A teacher at Perry High School in Iowa shared her thoughts and fears after a deadly shooting that took place at her school on Thursday, January 4, 2024. The shooting claimed the lives of a sixth grader and the gunman, a 17-year-old student, and injured four other students and a school administrator.
A day of horror and grief
The teacher, who asked to remain anonymous, said she was in her classroom preparing for the first day of classes after the winter break when she heard gunshots and screams. She said she quickly locked the door and turned off the lights, and told her students to hide under their desks.
“I was terrified. I didn’t know what was happening, who was shooting, or why. I just knew I had to protect my students,” she said.
She said she heard more gunshots and explosions, and then silence. She said she stayed in her classroom until the police arrived and escorted them to a nearby park, where they were reunited with their families.
“It was a nightmare. I saw some of my colleagues and students covered in blood. I saw some of them crying and hugging each other. I saw some of them in shock and disbelief. I felt helpless and hopeless,” she said.
She said she later learned that the shooter was Dylan Butler, a senior at Perry High School, who had been bullied since elementary school. She said she also learned that he had killed a sixth grader, whose name has not been released, and wounded four other students and the school principal, Dan Marburger.
She said she did not know Butler personally, but she had seen him around the school. She said she was saddened and angry that he had taken his own life and the life of an innocent child, and that he had caused so much pain and trauma to the school community.
“I don’t understand why he did it. I don’t understand why he had access to guns and explosives. I don’t understand why he felt so alone and desperate. I don’t understand why he didn’t get the help he needed,” she said.
A question of safety and security
The teacher said she has been teaching at Perry High School for five years, and that she loves her job and her students. She said she has always felt safe and supported at the school, and that she has never experienced or witnessed any violence or threats.
She said she believes that the school has done its best to prevent and address bullying, and to provide mental health and counseling services to the students. She said she also believes that the school has followed the safety protocols and procedures in case of an emergency.
However, she said she is now questioning the effectiveness and adequacy of those measures, and whether they can prevent another tragedy from happening.
“I don’t know if we can ever be fully prepared for something like this. I don’t know if we can ever stop someone who is determined to hurt themselves and others. I don’t know if we can ever guarantee the safety and security of our students and staff,” she said.
She said she is also wondering about her own role and responsibility as a teacher, and whether she can make a difference in the lives of her students.
“I love my students. I care about them. I want them to succeed and be happy. But I don’t know if I can reach them all. I don’t know if I can help them with their problems. I don’t know if I can protect them from harm,” she said.
She said she has one question that haunts her every day: “If the shooter comes to my door, will I move fast enough to get between the gun and the children in my care?”
A hope for healing and recovery
The teacher said she is still in shock and grief over the shooting, and that she is struggling to cope with the aftermath.
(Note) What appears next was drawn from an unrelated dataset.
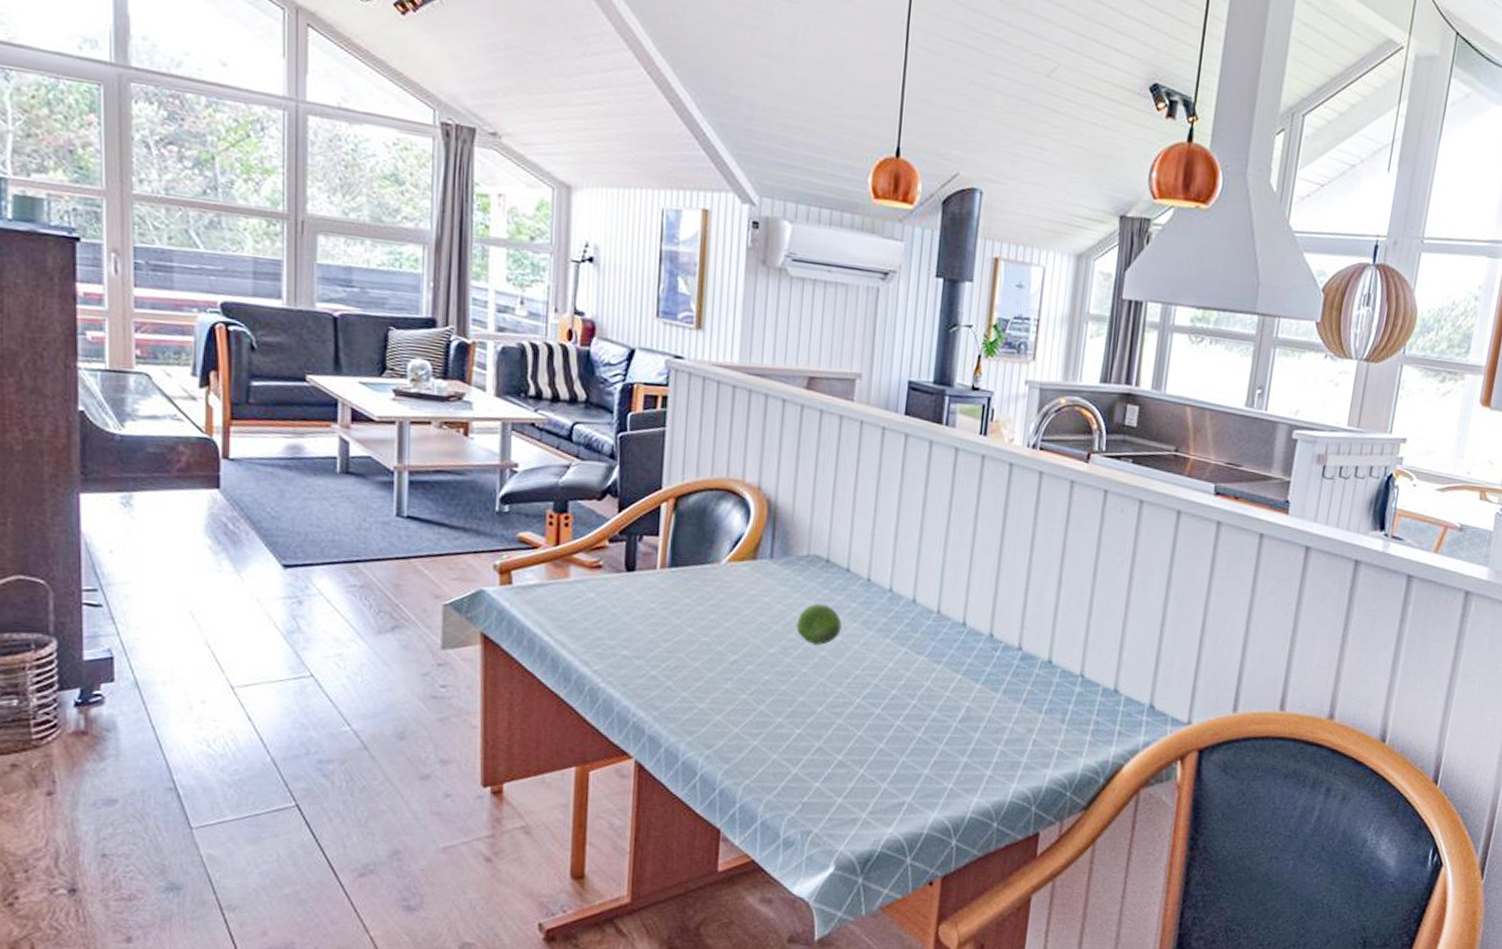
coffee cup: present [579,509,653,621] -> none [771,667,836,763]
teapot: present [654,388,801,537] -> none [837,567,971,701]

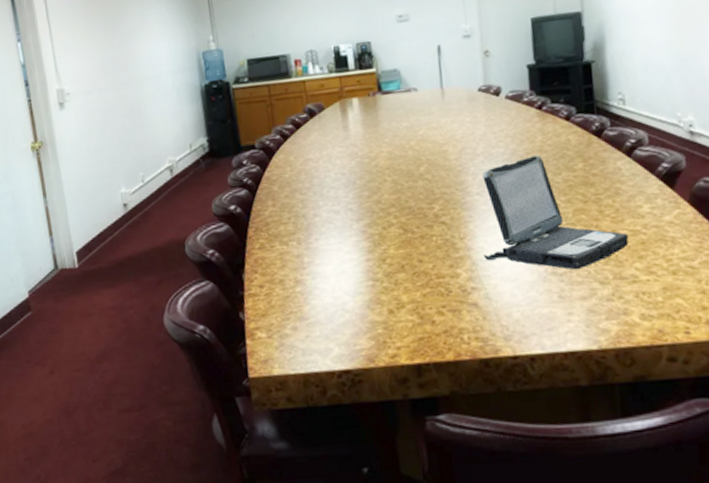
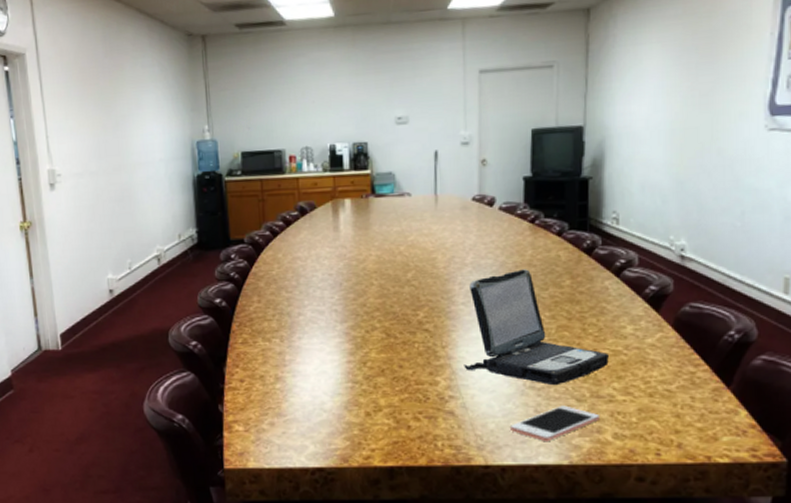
cell phone: none [534,289,626,328] -> present [509,405,601,442]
She said she has been receiving support and counseling from her family, friends, colleagues, and the school district.
She said she is also grateful for the outpouring of sympathy and solidarity from the local and national community, and from other schools and organizations that have experienced similar tragedies.
She said she hopes that the school and the city of Perry can heal and recover from the shooting, and that they can find ways to prevent and reduce gun violence and bullying, and to promote mental health and well-being.
She said she also hopes that the students and staff can return to the school and resume their normal activities, and that they can feel safe and happy again.
“I don’t know when or how we will get back to normal. I don’t know if we will ever be the same. But I know that we have to try. We have to stick together. We have to support each other. We have to move forward,” she said.
She said she plans to go back to the school and continue teaching, and that she hopes to see her students again soon.
“I miss them. I worry about them. I want to hug them and tell them that everything will be OK. I want to teach them and learn from them. I want to see them grow and thrive. I want to be their teacher,” she said.